▽
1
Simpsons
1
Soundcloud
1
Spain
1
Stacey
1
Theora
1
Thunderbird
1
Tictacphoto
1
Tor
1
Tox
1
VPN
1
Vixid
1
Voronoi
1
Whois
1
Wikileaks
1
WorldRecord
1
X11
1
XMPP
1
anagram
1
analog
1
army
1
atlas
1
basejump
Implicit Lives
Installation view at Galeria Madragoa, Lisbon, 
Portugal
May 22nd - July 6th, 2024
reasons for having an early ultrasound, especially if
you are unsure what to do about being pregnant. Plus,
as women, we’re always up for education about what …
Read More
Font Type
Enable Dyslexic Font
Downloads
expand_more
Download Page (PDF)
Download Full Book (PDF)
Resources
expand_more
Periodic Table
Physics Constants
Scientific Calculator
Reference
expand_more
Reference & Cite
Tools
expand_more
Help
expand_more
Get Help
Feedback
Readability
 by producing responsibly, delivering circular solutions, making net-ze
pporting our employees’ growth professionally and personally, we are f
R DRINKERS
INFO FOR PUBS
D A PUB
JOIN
△
▽
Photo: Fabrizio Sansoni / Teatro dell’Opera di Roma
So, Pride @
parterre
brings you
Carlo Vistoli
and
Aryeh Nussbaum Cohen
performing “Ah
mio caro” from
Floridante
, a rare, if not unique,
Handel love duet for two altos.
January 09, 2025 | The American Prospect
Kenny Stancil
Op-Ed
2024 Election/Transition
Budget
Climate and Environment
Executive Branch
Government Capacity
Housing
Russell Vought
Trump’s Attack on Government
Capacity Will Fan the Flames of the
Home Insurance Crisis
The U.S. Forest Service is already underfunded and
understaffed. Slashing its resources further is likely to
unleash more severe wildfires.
△
* _YOUR GOAL_: Find every line in the data above that contains the word "about" and copy each of those lines. Case counts.

* _WRITTEN SOLUTION_:
you are unsure what to do about being pregnant. Plus,
as women, we’re always up for education about what …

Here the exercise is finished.